WHAT YOU HAVE TO DO
Can you rewrite every line of text in the records below as one numbered list, skipping blank lines and leaving the pictures out?
-------- RECORDS SHOWN
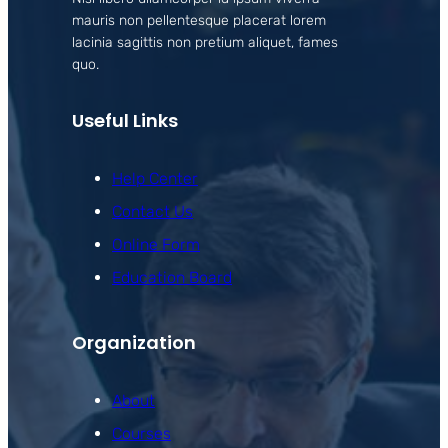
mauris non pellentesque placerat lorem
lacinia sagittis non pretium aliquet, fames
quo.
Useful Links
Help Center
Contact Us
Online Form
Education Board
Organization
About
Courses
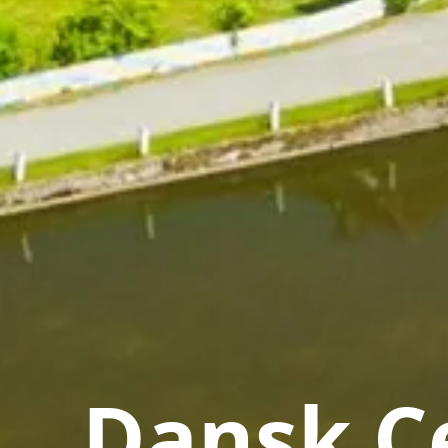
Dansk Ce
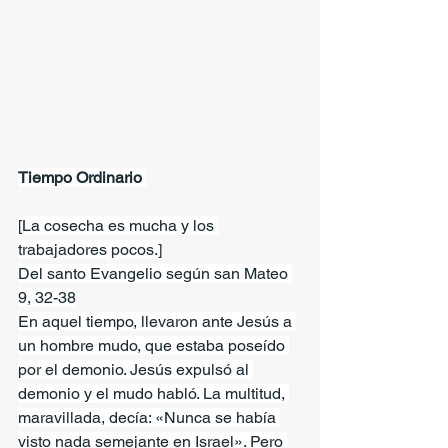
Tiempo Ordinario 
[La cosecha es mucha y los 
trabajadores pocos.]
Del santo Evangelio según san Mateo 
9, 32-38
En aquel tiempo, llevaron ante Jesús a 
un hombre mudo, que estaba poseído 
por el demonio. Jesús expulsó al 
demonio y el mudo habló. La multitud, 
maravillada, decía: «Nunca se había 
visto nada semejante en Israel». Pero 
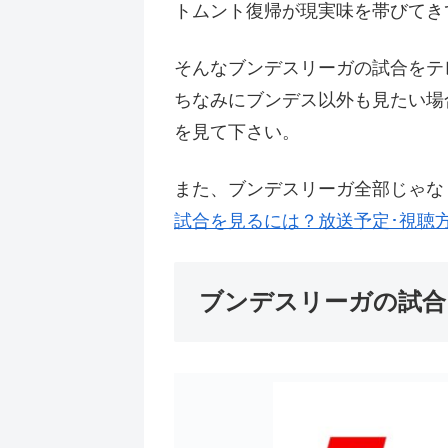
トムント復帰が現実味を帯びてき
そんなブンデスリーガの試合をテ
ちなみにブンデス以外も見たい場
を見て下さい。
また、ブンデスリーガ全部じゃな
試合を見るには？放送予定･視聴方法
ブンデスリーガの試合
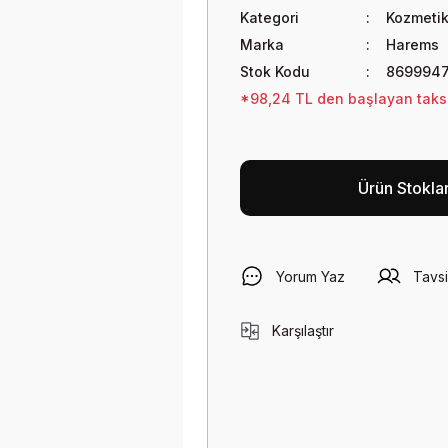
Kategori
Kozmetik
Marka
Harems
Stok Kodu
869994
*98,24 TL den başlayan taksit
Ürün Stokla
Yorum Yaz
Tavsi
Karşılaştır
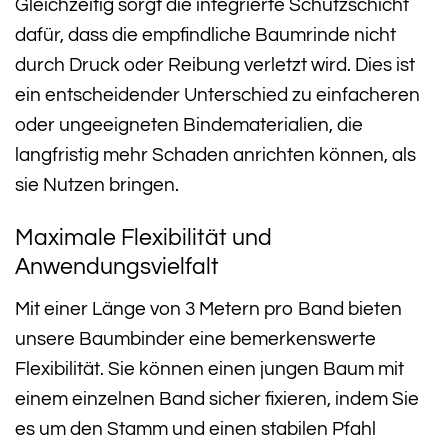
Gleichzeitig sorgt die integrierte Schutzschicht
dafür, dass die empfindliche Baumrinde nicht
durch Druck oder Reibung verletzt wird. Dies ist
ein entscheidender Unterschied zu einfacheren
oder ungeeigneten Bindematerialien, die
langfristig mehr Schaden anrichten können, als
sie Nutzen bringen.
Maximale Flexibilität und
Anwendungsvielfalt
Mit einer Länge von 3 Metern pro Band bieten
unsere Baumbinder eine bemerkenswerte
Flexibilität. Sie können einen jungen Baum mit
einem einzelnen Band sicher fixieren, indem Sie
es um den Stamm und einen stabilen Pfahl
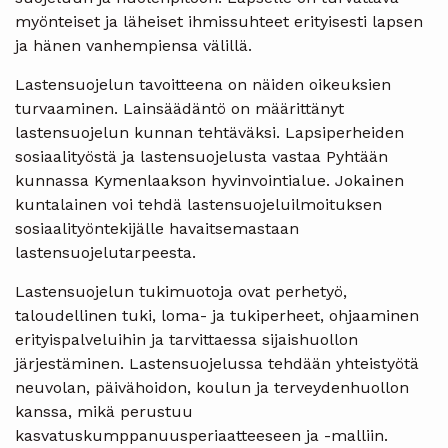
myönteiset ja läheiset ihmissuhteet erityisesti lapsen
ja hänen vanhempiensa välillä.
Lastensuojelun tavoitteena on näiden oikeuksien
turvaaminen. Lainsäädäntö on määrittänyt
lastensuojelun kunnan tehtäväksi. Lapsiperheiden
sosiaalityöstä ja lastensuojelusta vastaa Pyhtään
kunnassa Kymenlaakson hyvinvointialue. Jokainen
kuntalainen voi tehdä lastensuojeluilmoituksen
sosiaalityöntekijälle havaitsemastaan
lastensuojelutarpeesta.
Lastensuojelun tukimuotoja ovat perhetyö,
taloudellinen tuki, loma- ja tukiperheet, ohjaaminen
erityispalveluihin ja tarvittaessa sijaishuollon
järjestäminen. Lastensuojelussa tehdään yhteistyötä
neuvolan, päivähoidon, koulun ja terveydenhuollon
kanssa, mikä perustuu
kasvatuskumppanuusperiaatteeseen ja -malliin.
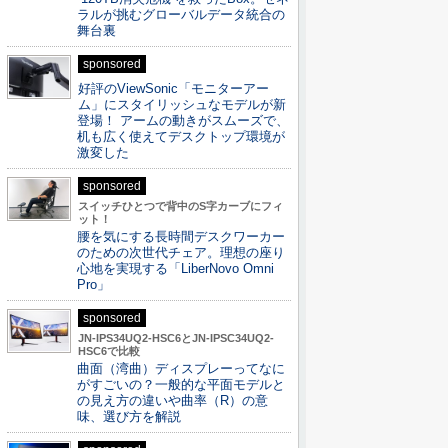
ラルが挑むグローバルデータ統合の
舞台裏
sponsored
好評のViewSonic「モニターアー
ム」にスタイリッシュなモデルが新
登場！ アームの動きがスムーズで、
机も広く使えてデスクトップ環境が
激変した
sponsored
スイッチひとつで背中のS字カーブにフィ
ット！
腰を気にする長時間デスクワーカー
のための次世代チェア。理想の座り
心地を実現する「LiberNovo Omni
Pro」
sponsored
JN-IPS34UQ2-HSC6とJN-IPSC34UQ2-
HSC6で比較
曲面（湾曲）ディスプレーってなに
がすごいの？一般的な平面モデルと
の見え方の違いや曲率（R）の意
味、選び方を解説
----------------
ANSWER BOX
1. mauris non pellentesque placerat lorem
2. lacinia sagittis non pretium aliquet, fames
3. quo.
4. Useful Links
5. Help Center
6. Contact Us
7. Online Form
8. Education Board
9. Organization
10. About
11. Courses
12. Dansk Ce
13. Tiempo Ordinario 
14. [La cosecha es mucha y los 
15. trabajadores pocos.]
16. Del santo Evangelio según san Mateo 
17. 9, 32-38
18. En aquel tiempo, llevaron ante Jesús a 
19. un hombre mudo, que estaba poseído 
20. por el demonio. Jesús expulsó al 
21. demonio y el mudo habló. La multitud, 
22. maravillada, decía: «Nunca se había 
23. visto nada semejante en Israel». Pero 
24. トムント復帰が現実味を帯びてき
25. そんなブンデスリーガの試合をテ
26. ちなみにブンデス以外も見たい場
27. を見て下さい。
28. また、ブンデスリーガ全部じゃな
29. 試合を見るには？放送予定･視聴方法
30. ブンデスリーガの試合
31. Kategori
32. Kozmetik
33. Marka
34. Harems
35. Stok Kodu
36. 869994
37. *98,24 TL den başlayan taksit
38. Ürün Stokla
39. Yorum Yaz
40. Tavsi
41. Karşılaştır
42. Gleichzeitig sorgt die integrierte Schutzschicht
43. dafür, dass die empfindliche Baumrinde nicht
44. durch Druck oder Reibung verletzt wird. Dies ist
45. ein entscheidender Unterschied zu einfacheren
46. oder ungeeigneten Bindematerialien, die
47. langfristig mehr Schaden anrichten können, als
48. sie Nutzen bringen.
49. Maximale Flexibilität und
50. Anwendungsvielfalt
51. Mit einer Länge von 3 Metern pro Band bieten
52. unsere Baumbinder eine bemerkenswerte
53. Flexibilität. Sie können einen jungen Baum mit
54. einem einzelnen Band sicher fixieren, indem Sie
55. es um den Stamm und einen stabilen Pfahl
56. myönteiset ja läheiset ihmissuhteet erityisesti lapsen
57. ja hänen vanhempiensa välillä.
58. Lastensuojelun tavoitteena on näiden oikeuksien
59. turvaaminen. Lainsäädäntö on määrittänyt
60. lastensuojelun kunnan tehtäväksi. Lapsiperheiden
61. sosiaalityöstä ja lastensuojelusta vastaa Pyhtään
62. kunnassa Kymenlaakson hyvinvointialue. Jokainen
63. kuntalainen voi tehdä lastensuojeluilmoituksen
64. sosiaalityöntekijälle havaitsemastaan
65. lastensuojelutarpeesta.
66. Lastensuojelun tukimuotoja ovat perhetyö,
67. taloudellinen tuki, loma- ja tukiperheet, ohjaaminen
68. erityispalveluihin ja tarvittaessa sijaishuollon
69. järjestäminen. Lastensuojelussa tehdään yhteistyötä
70. neuvolan, päivähoidon, koulun ja terveydenhuollon
71. kanssa, mikä perustuu
72. kasvatuskumppanuusperiaatteeseen ja -malliin.
73. ラルが挑むグローバルデータ統合の
74. 舞台裏
75. sponsored
76. 好評のViewSonic「モニターアー
77. ム」にスタイリッシュなモデルが新
78. 登場！ アームの動きがスムーズで、
79. 机も広く使えてデスクトップ環境が
80. 激変した
81. sponsored
82. スイッチひとつで背中のS字カーブにフィ
83. ット！
84. 腰を気にする長時間デスクワーカー
85. のための次世代チェア。理想の座り
86. 心地を実現する「LiberNovo Omni
87. Pro」
88. sponsored
89. JN-IPS34UQ2-HSC6とJN-IPSC34UQ2-
90. HSC6で比較
91. 曲面（湾曲）ディスプレーってなに
92. がすごいの？一般的な平面モデルと
93. の見え方の違いや曲率（R）の意
94. 味、選び方を解説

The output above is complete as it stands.